» **Task instructions**
Answer these from the excerpt on measuring water salinity:
1. What units does bulk conductivity have?
2. What two things are measured in the first step of the salinity measurement?
3. What causes a DC resistance measurement to give unstable results?

» **Excerpted passage**
Salt increases the conductivity of water by providing ions for the flow of electric current. Hence the salinity of water can be inferred from measuring the conductivity of a sample.

The measurement process uses a set of electrodes of known geometry and is usually calibrated ahead of time using solutions of known salinity. By calibrating the electrodes, the cell constant (the ratio of electrode spacing to electrode area) is calculated.

It is well known that the resistance, R, of a substance is calculated as follows.

$\begin{array}{cc}R=\rho \frac{l}{A},& \left(1\right)\end{array}$

where ρ is the bulk resistivity of the material, l is the length of the material, and A is the area of the material. l/A, then, is the cell constant C which has units of reciprocal-length (e.g. cm⁻¹ in CGS). In the case of a fluid, l and A are the spacing and area of the electrodes, respectively.

The conductivity of a fluid, G, is the reciprocal of the resistance and the bulk conductivity, σ, is the reciprocal of the bulk resistivity, and so (1) can be re-written as

σ/G=C.  (2)

From (1) it is clear that knowing the cell constant and measuring the resistance enables calculation of the bulk resistivity of a material. Conversely, from (2), the cell constant of a measuring device can be calculated from the known bulk conductivity of a material and its conductance as measured by the device.

In a preferred embodiment of the present invention, it is suitable to follow the convention of referring to the actual, measured conductance between two electrodes as conductance and the intrinsic conductance of a material as conductivity or bulk conductivity. Bulk conductivity has units of mS/cm.

One skilled in the art would recognize that there is a standard set of equations that estimate the salinity and density of seawater using the conductivity of the water. So the measurement of salinity consists of a few steps. First, the water temperature and electrical resistance between electrodes of a known cell constant are measured. Second, the cell constant C is used to calculate the bulk resistivity, and therefore bulk conductivity, of the water. Third, standard equations are used to convert conductivity and temperature into estimated salinity and density.

One complicating factor for measuring resistance is that any sort of DC measurement produces very unreliable results. Because the DC electric field disrupts the ions in the water, a DC resistance measurement produces unstable and unusable results. This behavior would be noted by one skilled in the art.

» **Material supplied**

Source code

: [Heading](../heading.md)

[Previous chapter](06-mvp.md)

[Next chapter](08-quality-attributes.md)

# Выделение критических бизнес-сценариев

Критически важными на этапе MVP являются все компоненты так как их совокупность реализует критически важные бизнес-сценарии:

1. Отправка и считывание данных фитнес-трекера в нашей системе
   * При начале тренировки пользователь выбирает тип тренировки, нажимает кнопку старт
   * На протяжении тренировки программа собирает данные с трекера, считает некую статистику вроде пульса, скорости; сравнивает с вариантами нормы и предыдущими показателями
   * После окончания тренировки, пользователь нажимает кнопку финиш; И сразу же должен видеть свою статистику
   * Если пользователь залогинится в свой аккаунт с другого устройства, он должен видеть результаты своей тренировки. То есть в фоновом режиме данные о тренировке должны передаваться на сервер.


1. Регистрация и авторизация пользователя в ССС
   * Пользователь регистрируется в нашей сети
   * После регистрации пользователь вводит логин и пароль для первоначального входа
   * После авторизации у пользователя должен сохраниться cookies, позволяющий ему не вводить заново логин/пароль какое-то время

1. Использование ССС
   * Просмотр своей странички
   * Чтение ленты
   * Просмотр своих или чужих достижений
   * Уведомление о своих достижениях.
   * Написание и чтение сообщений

» **Completed task**
1. mS/cm.
2. The water temperature and the electrical resistance between the electrodes.
3. The DC electric field disrupts the ions in the water.